Note on Patch Size Selection
When implementing a patch-based training, choosing the right patch size is critical for model performance. The patch dimensions are controlled by patch_shape_x
and patch_shape_y
in your configuration file. To determine optimal patch sizes: 1. Train a regression model on the full domain. 2. Compute the residuals x_res = x_data - regression_model(x_data)
on multiple samples, where x_data
are ground truth samples. 3. Calculate the auto-correlation function of your residuals using the provided utilities in `inference/power_spectra.py
<./inference/power_spectra.py>`__: - average_power_spectrum()
- power_spectra_to_acf()
4. Set patch dimensions to match or exceed the distance at which auto-correlation approaches zero. 5. This ensures each patch captures the full spatial correlation structure of your data.
This analysis helps balance computational efficiency with the preservation of local physical relationships in your data.
Generation configuration
After training both models successfully, you can use CorrDiff’s generation pipeline to create predictions. The generation system follows a similar hierarchical configuration structure as training.
Top-level Configuration (config_generate_custom.yaml
): This file
serves as the main interface for controlling the generation process. It
defines essential parameters that can be modified either directly or
through command-line overrides.
Fine-grained Control: The base configuration files in
conf/base/generation
provide fine-grained control over the
generation process. For example, sampling/stochastic.yaml
controls
the stochastic sampling process (noise scheduling, number of sampling
steps, classifier-free guidance settings). While these base
configurations are typically used as-is, you can override any parameter
directly in the configuration file or using Hydra’s ++
syntax. For
example to increase the number of ensembles generated per input, you can
run:
python generate.py --config-name=config_generate_custom.yaml \
++generation.io.res_ckpt_filename=/path/to/diffusion/checkpoint.mdlus \
++generation.io.reg_ckpt_filename=/path/to/regression/checkpoint.mdlus \
++dataset.type=path/to/your/dataset.py::CustomDataset \
++generation.num_ensembles=10
Key generation parameters that can be adjusted include for example:
generation.num_ensembles
: Number of samples to generate per inputgeneration.patch_shape_x/y
: Patch dimensions for patch-based generation
The generated samples are saved in a NetCDF file with three main components: - Input data: The original low-resolution inputs - Ground truth: The actual high-resolution data (if available) - Predictions: The model-generated high-resolution outputs
FAQs
-
Are there pre-trained checkpoints available and when should they be used for training/inference?

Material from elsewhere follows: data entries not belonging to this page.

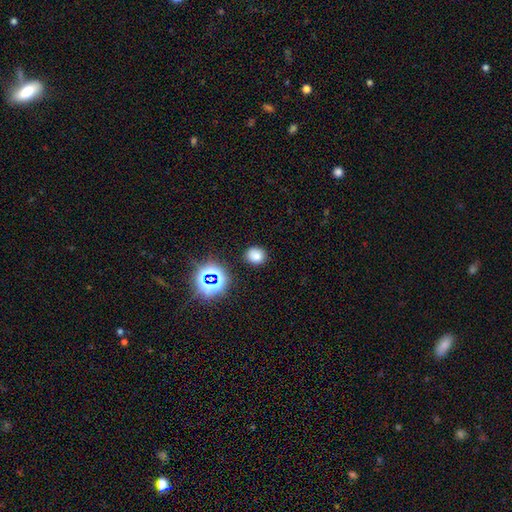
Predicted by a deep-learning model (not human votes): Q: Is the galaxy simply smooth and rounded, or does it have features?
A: smooth — 74%.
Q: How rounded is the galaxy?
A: round — 71%.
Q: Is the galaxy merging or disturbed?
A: none — 86%.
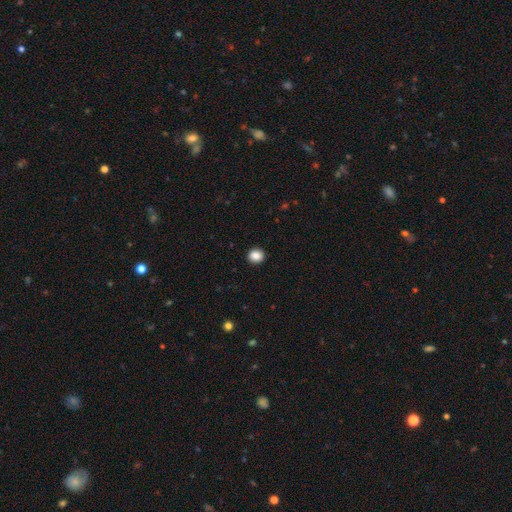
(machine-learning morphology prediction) smooth_or_featured: smooth (p=0.87) [alt: star or artifact p=0.10]
how_rounded: round (p=0.81) [alt: in between p=0.18]
merging: none (p=0.93) [alt: minor disturbance p=0.05]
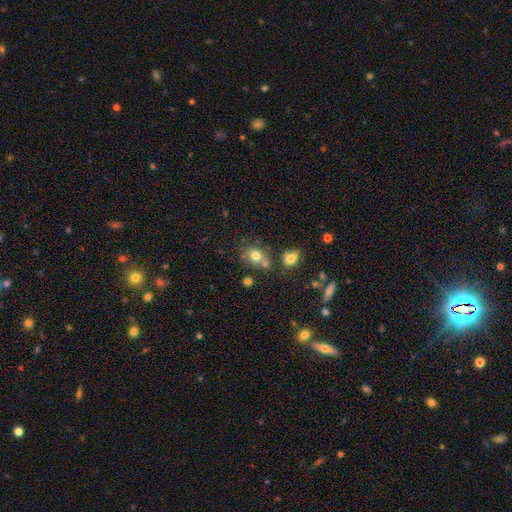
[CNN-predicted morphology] smooth_or_featured: smooth (p=0.74) [alt: star or artifact p=0.14]
how_rounded: round (p=0.51) [alt: in between p=0.48]
merging: none (p=0.53) [alt: merger p=0.25]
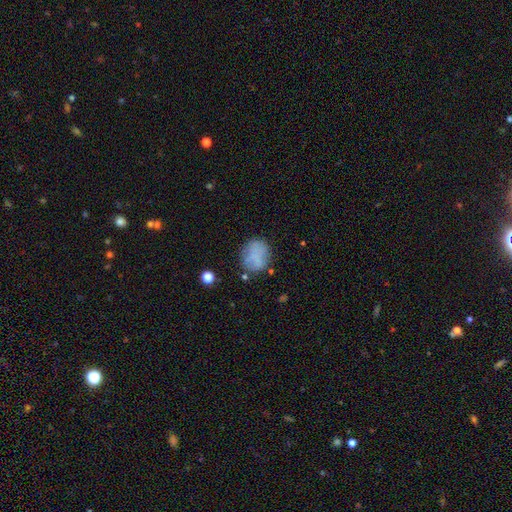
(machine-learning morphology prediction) smooth 69%, featured or disk 20%, star or artifact 11%. Down the decision tree: how rounded — round (62%); merging — none (64%).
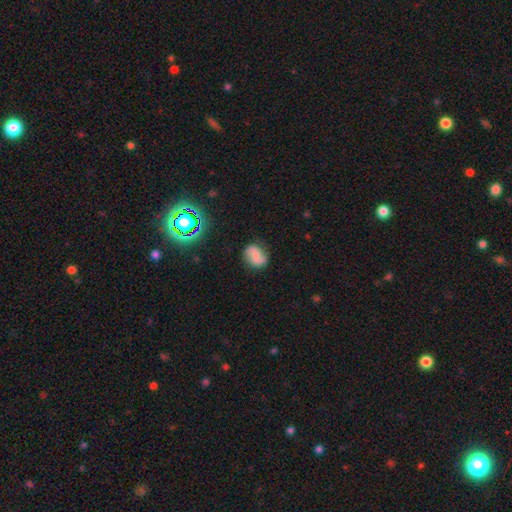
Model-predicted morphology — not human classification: A featured or disk galaxy (62%) with no bar (52%), 2 (89%) loose (42%) spiral arms (93%) and a small central bulge (44%). Merging: none (77%).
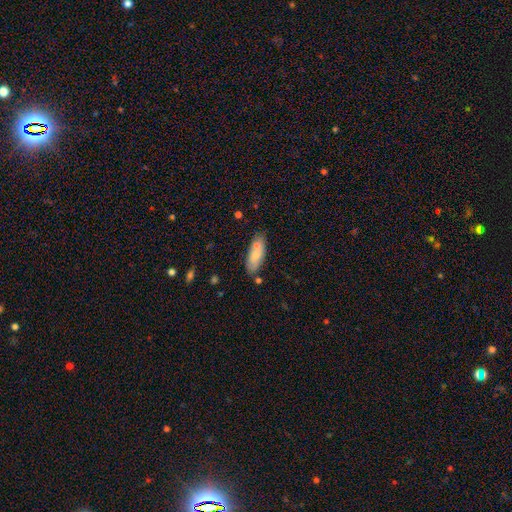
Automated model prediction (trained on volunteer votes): Overall: smooth (69%). How rounded: in between (70%). Merging: none (63%).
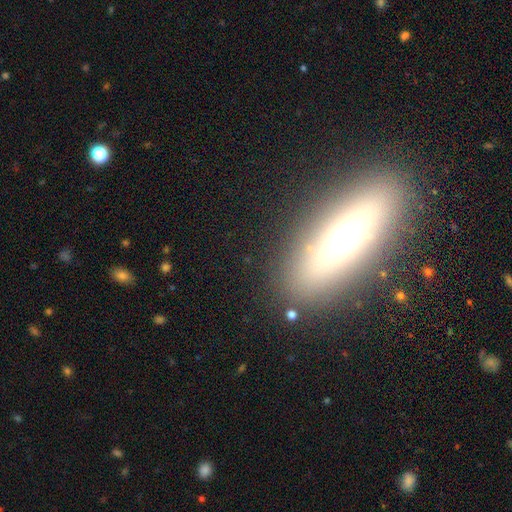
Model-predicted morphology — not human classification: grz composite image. It shows a smooth galaxy with no disk features (53%) that is in between round and cigar-shaped (57%). Merging: none (86%).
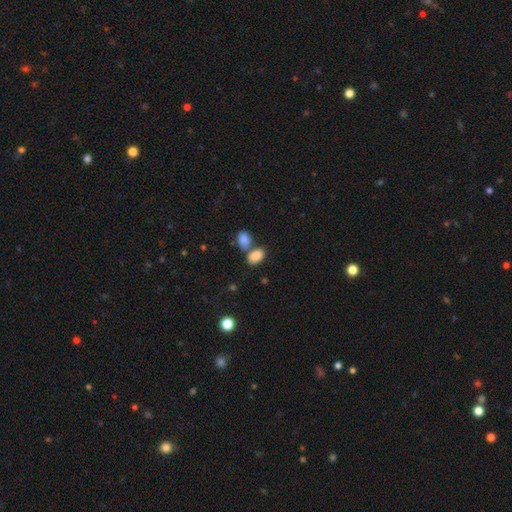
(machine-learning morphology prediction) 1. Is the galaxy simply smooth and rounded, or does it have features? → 86% smooth, 8% star or artifact, 6% featured or disk.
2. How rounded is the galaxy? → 88% in between, 10% round, 1% cigar-shaped.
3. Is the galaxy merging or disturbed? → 43% merger, 42% none, 11% minor disturbance, 4% major disturbance.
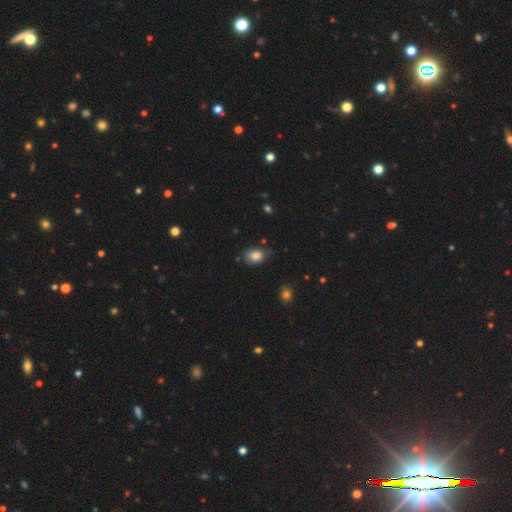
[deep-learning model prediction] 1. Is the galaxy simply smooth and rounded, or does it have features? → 84% smooth, 9% star or artifact, 7% featured or disk.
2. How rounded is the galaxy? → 76% in between, 23% round, 1% cigar-shaped.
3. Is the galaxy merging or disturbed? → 72% none, 21% minor disturbance, 4% major disturbance, 3% merger.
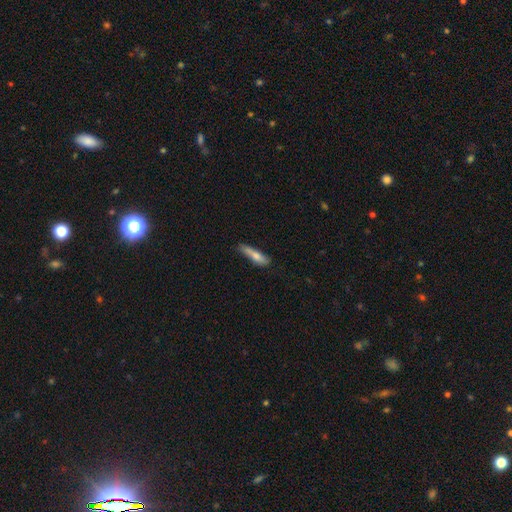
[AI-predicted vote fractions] Q: Smooth or featured?
A: smooth (72%); runner-up: featured or disk (22%)
Q: How rounded?
A: cigar-shaped (80%); runner-up: in between (18%)
Q: Merging?
A: none (60%); runner-up: minor disturbance (30%)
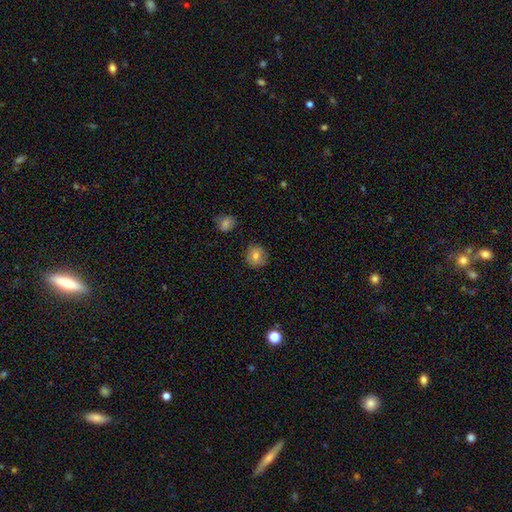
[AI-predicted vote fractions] Morphology: type=smooth (76%); roundness=round (90%); merging=none (85%).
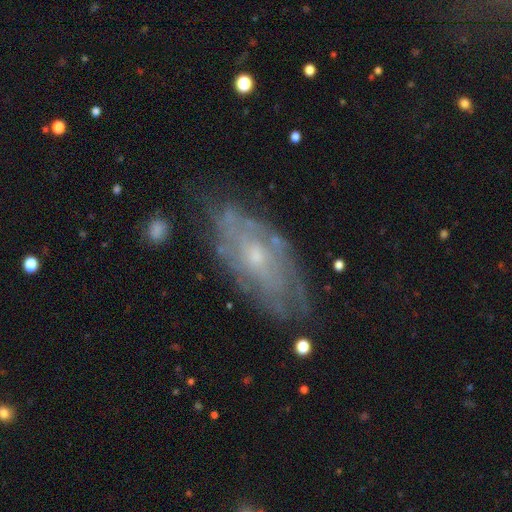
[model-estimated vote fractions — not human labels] A featured or disk galaxy (70%) with no bar (79%), spiral arms (65%) and a small central bulge (67%).

Vote fractions:
- Smooth or featured? featured or disk: 70% / smooth: 23% / star or artifact: 7%
- Edge-on disk? no: 88% / yes: 12%
- Bar? no: 79% / weak: 18% / strong: 3%
- Spiral arms? yes: 65% / no: 35%
- Bulge size? small: 67% / moderate: 28% / none: 3% / large: 1% / dominant: 1%
- Merging? none: 67% / minor disturbance: 22% / major disturbance: 8% / merger: 2%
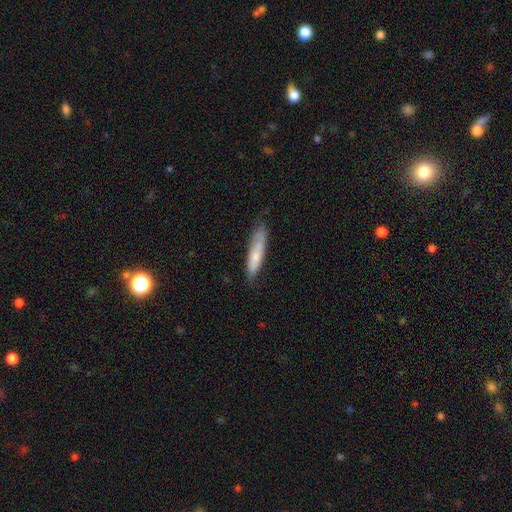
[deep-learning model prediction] Q: Smooth or featured?
A: smooth (71%); runner-up: featured or disk (24%)
Q: How rounded?
A: cigar-shaped (80%); runner-up: in between (19%)
Q: Merging?
A: none (72%); runner-up: minor disturbance (22%)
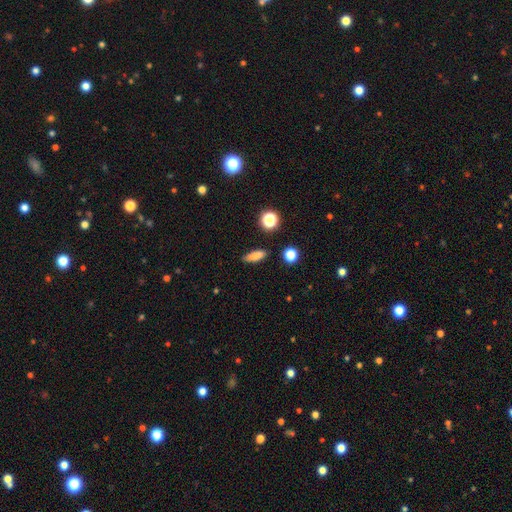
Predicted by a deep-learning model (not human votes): Smooth or featured? smooth (80%)
How rounded? in between (54%)
Merging? none (86%)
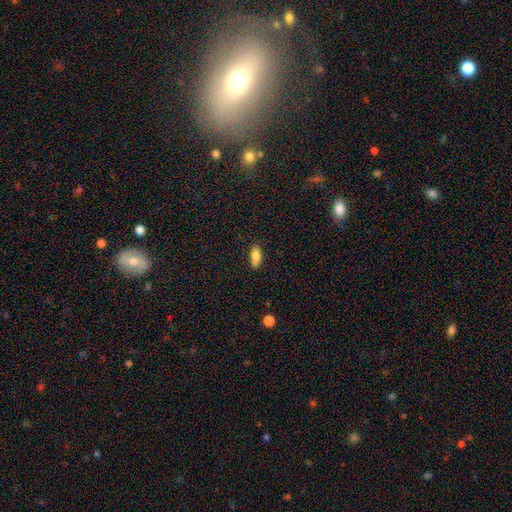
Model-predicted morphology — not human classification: This appears to be a smooth galaxy with no disk features (82%) that is in between round and cigar-shaped (84%). Merging: none (75%).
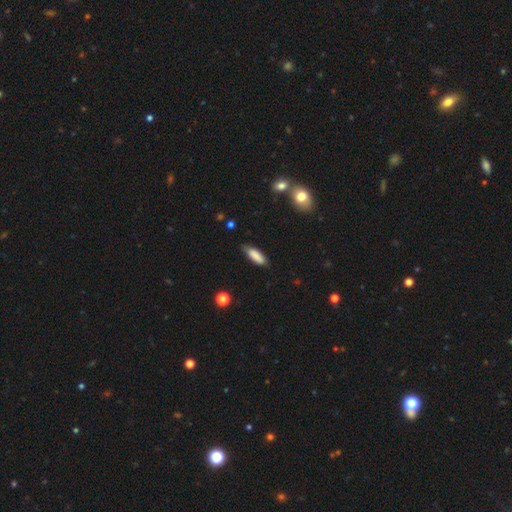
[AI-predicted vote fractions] Morphology: type=smooth (84%); roundness=in between (54%); merging=none (71%).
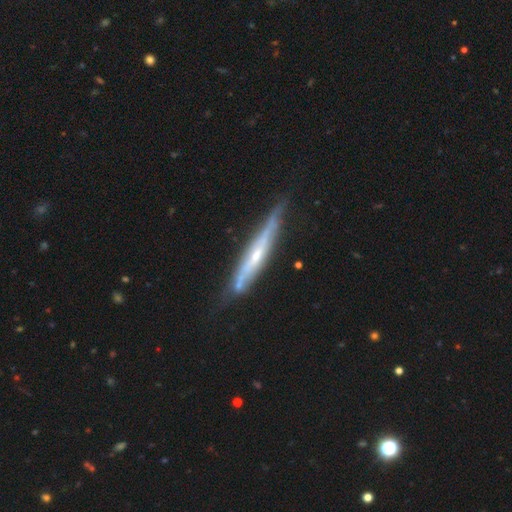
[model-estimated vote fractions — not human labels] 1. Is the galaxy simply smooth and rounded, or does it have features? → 75% featured or disk, 19% smooth, 6% star or artifact.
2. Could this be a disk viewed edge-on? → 86% yes, 14% no.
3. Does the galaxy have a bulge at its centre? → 55% rounded, 39% none, 6% boxy.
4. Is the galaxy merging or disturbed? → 69% none, 23% minor disturbance, 4% major disturbance, 3% merger.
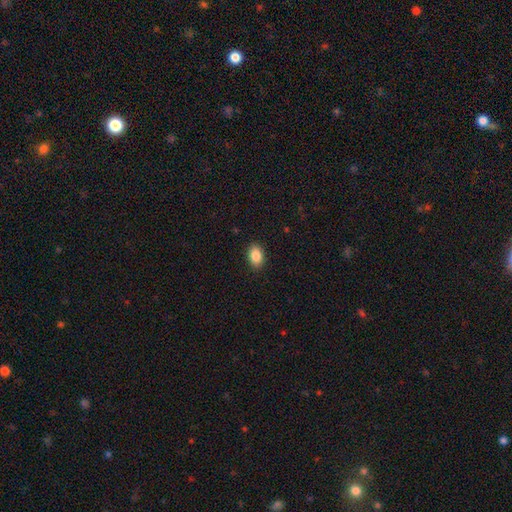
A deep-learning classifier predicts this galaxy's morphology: Smooth or featured: smooth — 87% (star or artifact — 8%)
How rounded: in between — 86% (round — 13%)
Merging: none — 90% (minor disturbance — 8%)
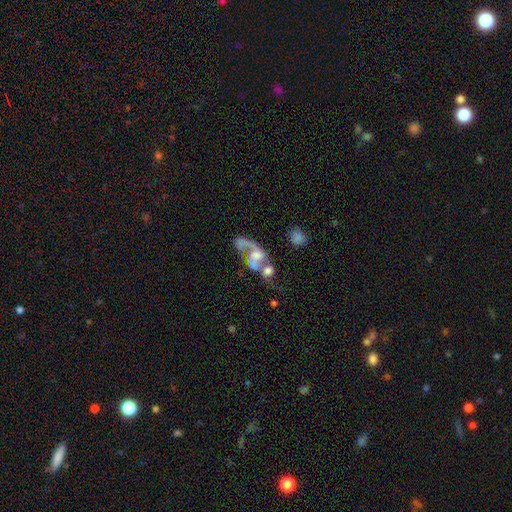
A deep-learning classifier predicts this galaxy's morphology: A featured or disk galaxy (70%) with no bar (65%), 2 (58%) loose (58%) spiral arms (76%) and a moderate central bulge (40%). Merging: merger (52%).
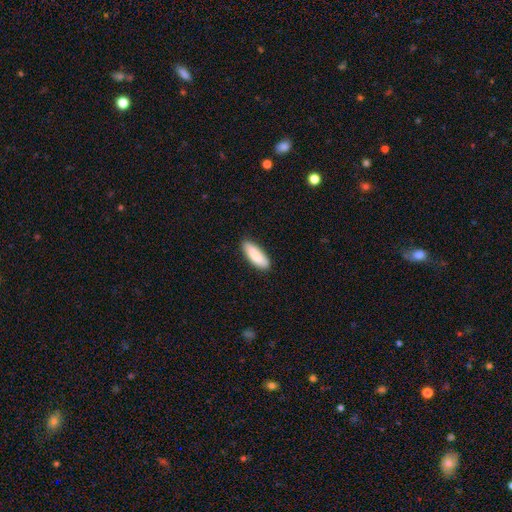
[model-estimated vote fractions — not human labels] smooth 86%, featured or disk 9%, star or artifact 6%. Down the decision tree: how rounded — in between (61%); merging — none (87%).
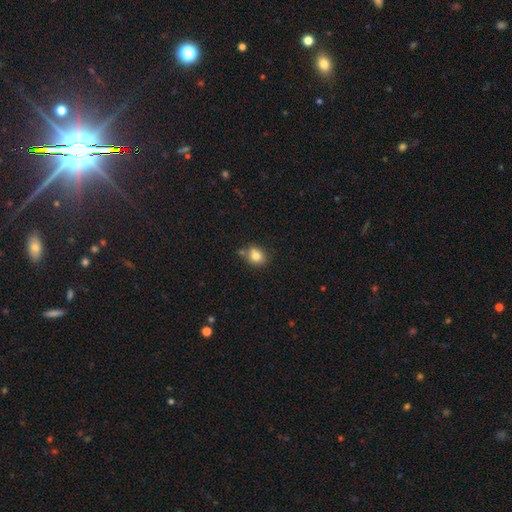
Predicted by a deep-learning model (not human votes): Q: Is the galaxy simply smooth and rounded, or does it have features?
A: smooth — 79%.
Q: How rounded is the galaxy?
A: round — 65%.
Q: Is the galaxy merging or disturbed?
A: none — 60%.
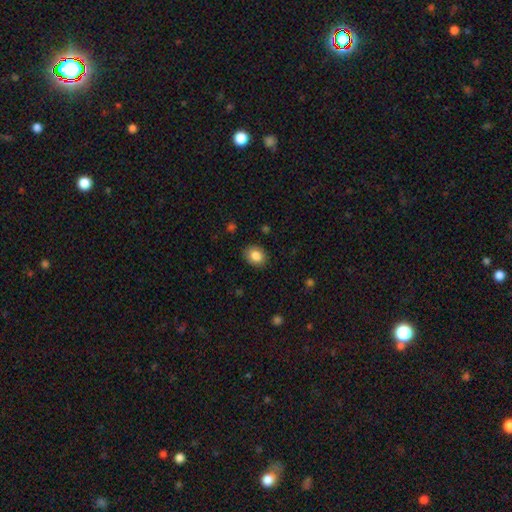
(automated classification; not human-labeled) Morphology: type=smooth (84%); roundness=in between (54%); merging=none (87%).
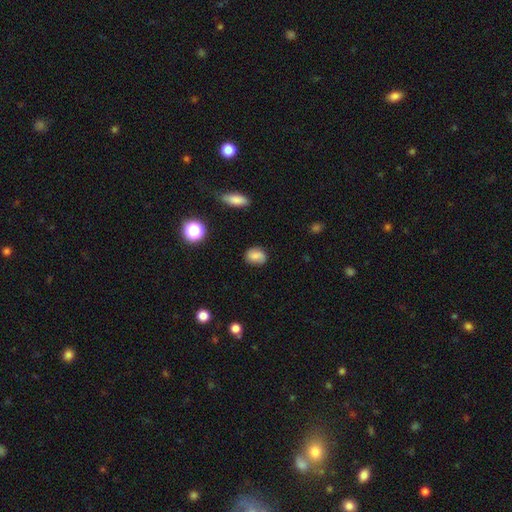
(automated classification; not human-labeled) Smooth or featured: smooth — 76% (featured or disk — 13%)
How rounded: in between — 57% (round — 41%)
Merging: none — 77% (minor disturbance — 17%)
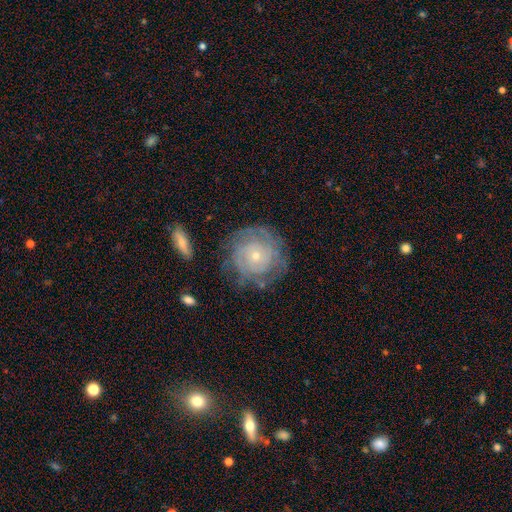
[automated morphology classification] Smooth or featured? Predicted: featured or disk (p=0.68). Edge-on disk? Predicted: no (p=0.97). Bar? Predicted: no (p=0.84). Spiral arms? Predicted: yes (p=0.79). Spiral winding? Predicted: tight (p=0.75). Spiral arm count? Predicted: can't tell (p=0.53). Bulge size? Predicted: small (p=0.74). Merging? Predicted: none (p=0.71).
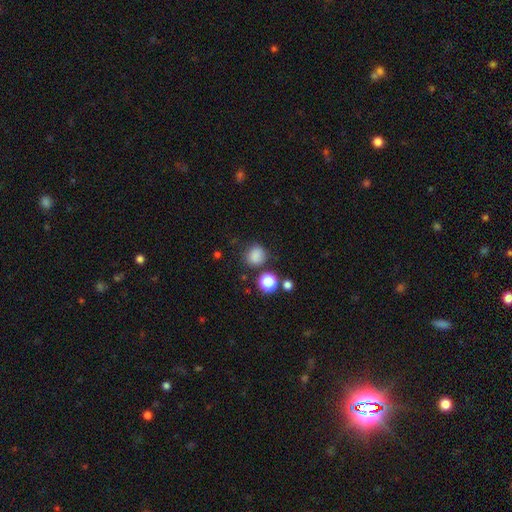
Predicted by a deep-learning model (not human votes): A smooth galaxy with no disk features (81%) that is round (76%).

Vote fractions:
- Smooth or featured? smooth: 81% / star or artifact: 14% / featured or disk: 5%
- How rounded? round: 76% / in between: 23% / cigar-shaped: 1%
- Merging? none: 75% / minor disturbance: 14% / merger: 6% / major disturbance: 5%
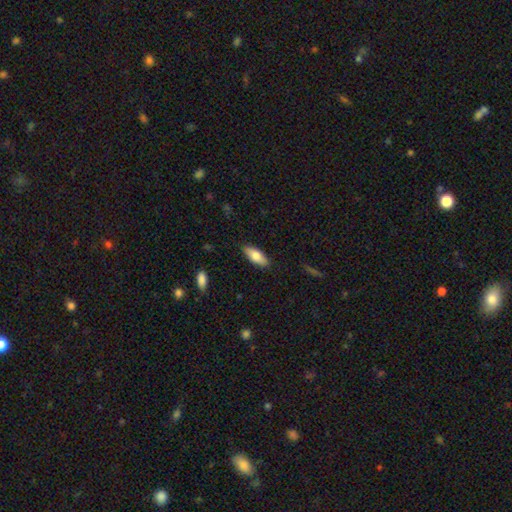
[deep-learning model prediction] Smooth or featured? Predicted: smooth (p=0.77). How rounded? Predicted: in between (p=0.75). Merging? Predicted: none (p=0.87).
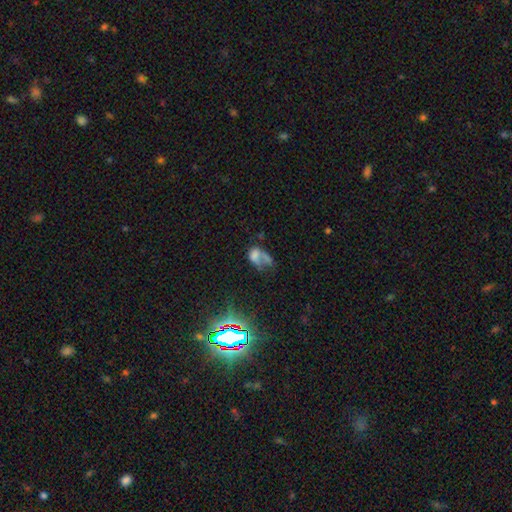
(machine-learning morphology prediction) smooth_or_featured: smooth (p=0.51) [alt: featured or disk p=0.31]
how_rounded: in between (p=0.82) [alt: round p=0.16]
merging: major disturbance (p=0.36) [alt: merger p=0.28]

Pre-trained checkpoints are available through NVIDIA AI Enterprise. For example, a trained model for the continental United States on the GEFS-HRRR dataset is available here. However, note that these checkpoints are not necessarily compatible with the current implementation oftrain.py
andgenerate.py
in CorrDiff. Typically, these checkpoints should only be used for inference in Earth2Studio. It is therefore generally recommended to start training CorrDiff models from a scratch. If you do have a checkpoint compatible with the current implementation oftrain.py
andgenerate.py
(e.g. from one of your own previous training run), it is recommended to restart training from your checkpoint rather than from scratch if the following conditions are met:Your custom dataset covers a region included in the training data of the checkpoint (e.g., a sub-region of the continental United States for the checkpoint mentioned above).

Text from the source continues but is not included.